“Our April Letter”
-- F. Scott Fitzgerald
This is April again. Roller skates rain slowly
down the street
Your voice far away on the phone
Once I would have jumped like a clown
through a hoop—
but
“Then the area of infection
has increased? …oh …What can I expect
after all—I’ve had worse
shocks.
Anyhow, I know and that’s
something.” (Like hell it is, but
it’s what you say to an X-ray
doctor.)
Then the past whispering faint
now on another phone:
“Is there any change?”
“Little or no change”
“I see”
The roller skates rain down the
streets,
The black cars shine between the
leaves,
Your voice far away:
“I am going with my daughter to the
country.
My husband left today. . . No he knows
nothing.”
“Good”.
I have asked a lot of my
emotions—one hundred and
twenty stories, The price was
high, right up with Kipling,
because there was one little drop
of something not blood, not a
tear, not my seed, but me more
intimately than these, in every
story, it was the extra I had.

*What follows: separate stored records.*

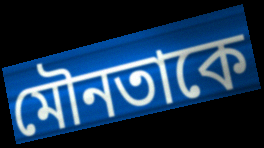
মৌনতাকে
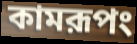
কামরূপং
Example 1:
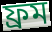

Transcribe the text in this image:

ফ্রম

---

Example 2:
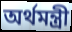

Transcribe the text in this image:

অর্থমন্ত্রী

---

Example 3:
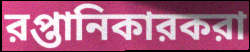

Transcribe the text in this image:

রপ্তানিকারকরা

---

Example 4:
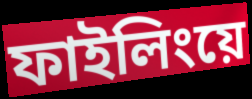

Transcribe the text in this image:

ফাইলিংয়ে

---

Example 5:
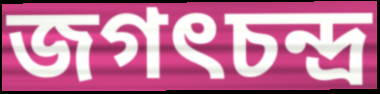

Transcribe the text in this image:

জগৎচন্দ্র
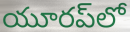
యూరప్‌లో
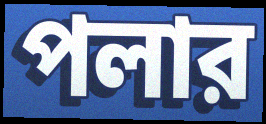
পলার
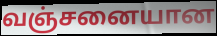
வஞ்சனையான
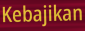
Kebajikan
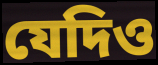
যেদিও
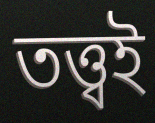
তত্ত্বই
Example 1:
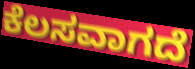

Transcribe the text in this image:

ಕೆಲಸವಾಗದೆ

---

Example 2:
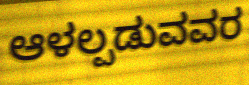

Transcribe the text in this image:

ಆಳಲ್ಪಡುವವರ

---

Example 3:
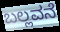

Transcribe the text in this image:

ಬಲ್ಲವನೆ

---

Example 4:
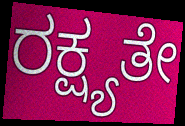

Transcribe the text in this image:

ರಕ್ಷ್ಯತೇ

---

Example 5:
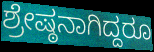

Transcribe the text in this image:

ಶ್ರೇಷ್ಠನಾಗಿದ್ದರೂ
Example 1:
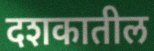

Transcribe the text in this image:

दशकातील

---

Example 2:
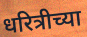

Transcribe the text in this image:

धरित्रीच्या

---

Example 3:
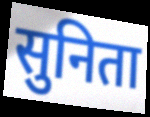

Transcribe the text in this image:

सुनिता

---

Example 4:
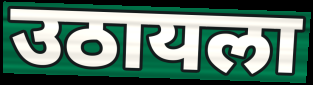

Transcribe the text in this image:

उठायला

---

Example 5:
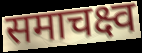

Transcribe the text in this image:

समाचक्ष्व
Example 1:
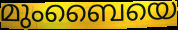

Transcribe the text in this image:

മുംബൈയെ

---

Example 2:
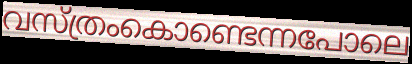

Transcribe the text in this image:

വസ്ത്രംകൊണ്ടെന്നപോലെ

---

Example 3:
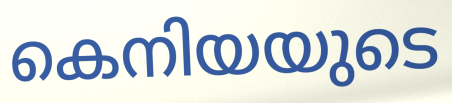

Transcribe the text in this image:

കെനിയയുടെ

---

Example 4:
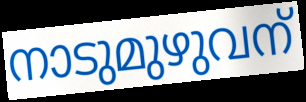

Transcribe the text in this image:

നാടുമുഴുവന്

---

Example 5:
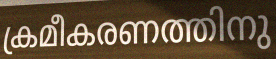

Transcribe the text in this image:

ക്രമീകരണത്തിനു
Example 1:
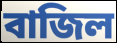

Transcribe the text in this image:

বাজিল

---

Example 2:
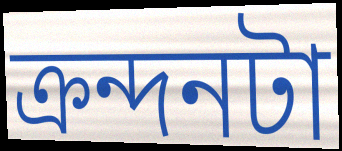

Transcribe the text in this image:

ক্রন্দনটা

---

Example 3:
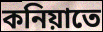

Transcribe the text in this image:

কনিয়াতে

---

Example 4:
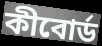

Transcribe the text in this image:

কীবোর্ড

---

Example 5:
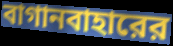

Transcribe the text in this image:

বাগানবাহারের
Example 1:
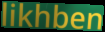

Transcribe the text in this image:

likhben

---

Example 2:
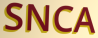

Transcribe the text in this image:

SNCA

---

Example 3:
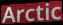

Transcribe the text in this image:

Arctic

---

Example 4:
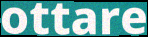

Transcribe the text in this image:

ottare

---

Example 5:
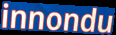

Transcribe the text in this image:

innondu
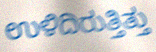
ಉಳಿದಿರುತ್ತಿತ್ತು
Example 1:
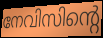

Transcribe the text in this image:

നേവിസിന്റെ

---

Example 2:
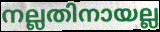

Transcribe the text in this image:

നല്ലതിനായല്ല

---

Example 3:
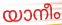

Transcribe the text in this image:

യാനീം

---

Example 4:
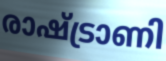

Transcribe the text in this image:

രാഷ്ട്രാണി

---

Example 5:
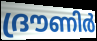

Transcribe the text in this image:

ദ്രൗണിർ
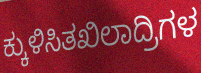
ಕ್ಕುಳಿಸಿತಖಿಲಾದ್ರಿಗಳ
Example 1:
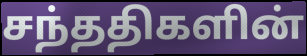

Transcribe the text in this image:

சந்ததிகளின்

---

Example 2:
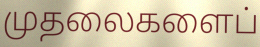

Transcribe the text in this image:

Now
it has gone and I am just like you
now.
Once the phial was full—here is
the bottle it came in.
Hold on there’s a drop left there.
. . No, it was just the way the
light fell
But your voice on the telephone.
If I hadn’t abused words so what
you said might have meant
something.
But one hundred and twenty
stories
April evening spreads over
everything, the purple blur left
by a child who has used the
whole paint-box.
Excellent -- and perhaps not so stale, afterall.